Si 2,1-13; Salm 36, 3-4.18-19.27-28.39-40; Marcos 9, 30-36

En el Evangelio de hoy nos encontramos con dos caminos que divergen diametralmente. Por una parte está Jesús que intentando explicar a los apóstoles que pronto habrá de padecer a manos de los hombres. Por otra tenemos a los discípulos discutiendo entre sí sobre quién era el más importante. Nos dice también el Evangelio que los discípulos no habían entendido nada de lo que Jesús intentaba explicarles. No nos sorprende.

Jesús intenta explicar a quienes le son más cercanos su destino, pero ellos, según se deduce del texto, andaban preocupados por el de cada uno. Hay como una divergencia de corazones. El Señor ha hecho una confidencia de amigo pero la mente de los suyos estaba en otra cosa. También los apóstoles, al igual que todos nosotros, hemos de ir configurando nuestro corazón al de Jesús. San Pablo exhortará a los filipenses, y a todos nosotros en ellos, a tener los mismos sentimientos de Cristo Jesús. Y, en otro momento, animará a renovar nuestra manera de pensar. Todo va en la misma dirección: hay un pensar de Jesús, que se manifiesta también en el afecto de su corazón, y que configura toda su vida terrena, porque va a Jerusalén a entregar su vida por los hombres.

En el umbral de la Cuaresma el evangelio de hoy nos dispone a la conversión, que es mirar a Dios para empezar a ver las cosas, y nuestra propia vida, con los ojos de Jesús. El mismo Señor nos anima a ello utilizando una gran pedagogía con sus apóstoles. A la tentación de querer ser importantes opone: “Quien quiera ser el primero, que sea el último de todos, y el servidor de todos”. Y por si no quedaba clara la frase la ilustra abrazando a un niño y comparándose con él.

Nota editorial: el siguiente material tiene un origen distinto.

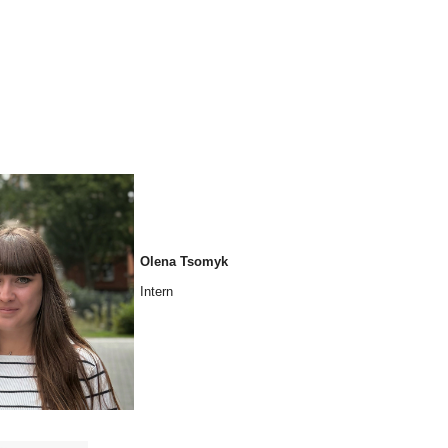
Olena Tsomyk
Intern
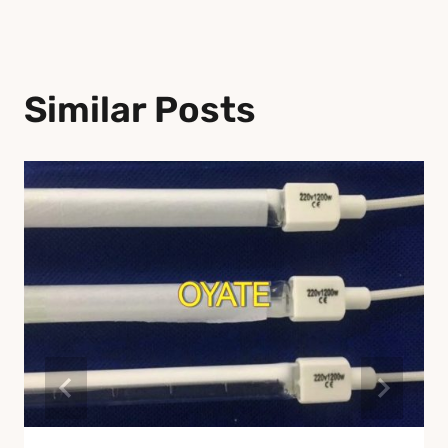
Similar Posts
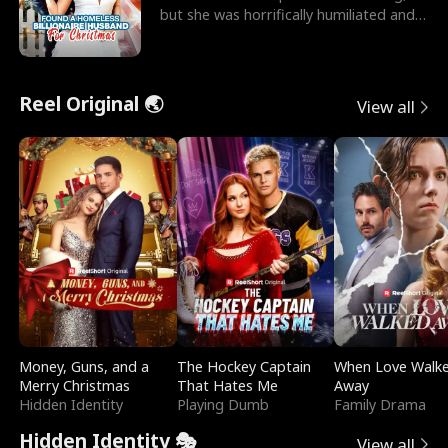
but she was horrifically humiliated and
betrayed b
Reel Original 🌏
View all
Money, Guns, and a
The Hockey Captain
When Love Walk
Merry Christmas
That Hates Me
Away
Hidden Identity
Playing Dumb
Family Drama
Hidden Identity 🎭
View all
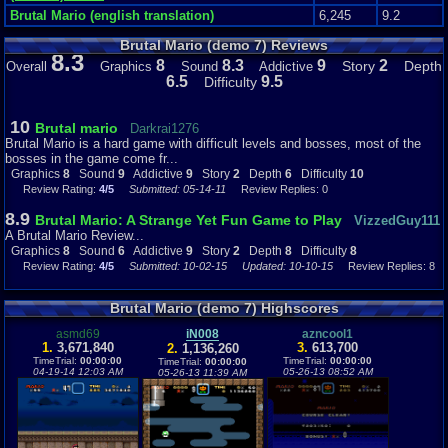
Brutal Mario (english translation)
6,245
9.2
Brutal Mario (demo 7) Reviews
8.3
8
8.3
9
2
Story
Depth
Overall
Graphics
Sound
Addictive
6.5
9.5
Difficulty
10
Brutal mario
Darkrai1276
Brutal Mario is a hard game with difficult levels and bosses, most of the
bosses in the game come fr...
Graphics
8
Sound
9
Addictive
9
Story
2
Depth
6
Difficulty
10
Review Rating:
4/5
Submitted: 05-14-11
Review Replies: 0
8.9
Brutal Mario: A Strange Yet Fun Game to Play
VizzedGuy111
A Brutal Mario Review...
Graphics
8
Sound
6
Addictive
9
Story
2
Depth
8
Difficulty
8
Review Rating:
4/5
Submitted: 10-02-15
Updated: 10-10-15
Review Replies: 8
Brutal Mario (demo 7) Highscores
asmd69
iN008
azncool1
1.
3,671,840
3.
613,700
2.
1,136,260
TimeTrial:
00:00:00
TimeTrial:
00:00:00
TimeTrial:
00:00:00
04-19-14 12:03 AM
05-26-13 08:52 AM
05-26-13 11:39 AM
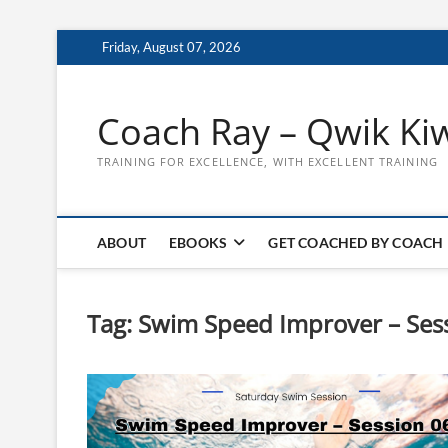
Skip
Friday, August 07, 2026
to
content
Coach Ray – Qwik Ki
TRAINING FOR EXCELLENCE, WITH EXCELLENT TRAINING
ABOUT
EBOOKS
GET COACHED BY COACH
Tag:
Swim Speed Improver – Ses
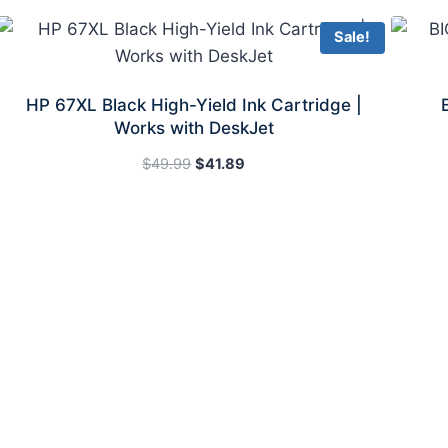
Sale!
HP 67XL Black High-Yield Ink Cartridge |
Works with DeskJet
Original
Current
$
49.99
$
41.89
price
price
was:
is:
$49.99.
$41.89.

La figura del niño es muy evocadora. Por una parte nos sugiere la pequeñez, que es querida gratuitamente en su simplicidad, porque un niño no puede devolvernos nada, salvo con su sonrisa o agradecimiento. Es la imagen de lo pequeño y, sin embargo, tremendamente valioso, porque en un niño está el futuro. Así podemos entender que las pequeñas cosas, que muchas veces rechazamos porque nos parecen irrelevantes, al igual que los pequeños puestos, también son grandes en la perspectiva de la eternidad (como el abajamiento del Hijo de Dios hasta el punto de morir en la cruz).

Pero en el niño también podemos vernos nosotros, en nuestra fragilidad e impotencia. Jesús nos quiere en nuestra pequeñez y nos dice que en ella se reconoce Él. Esa intuición fue magistralmente desarrollada por santa Teresa del Niño Jesús y su doctrina de la infancia espiritual. El pequeño no puede hacer grandes cosas, pero puede dejarse abrazar, amar, por el Señor y, uniendo su corazón al de Jesús compartir su misma suerte, amando a los demás hombres, esto es sirviéndolos. La pequeñez se revela como un camino para mostrar, sin mixtificaciones, el amor de Dios en el mundo.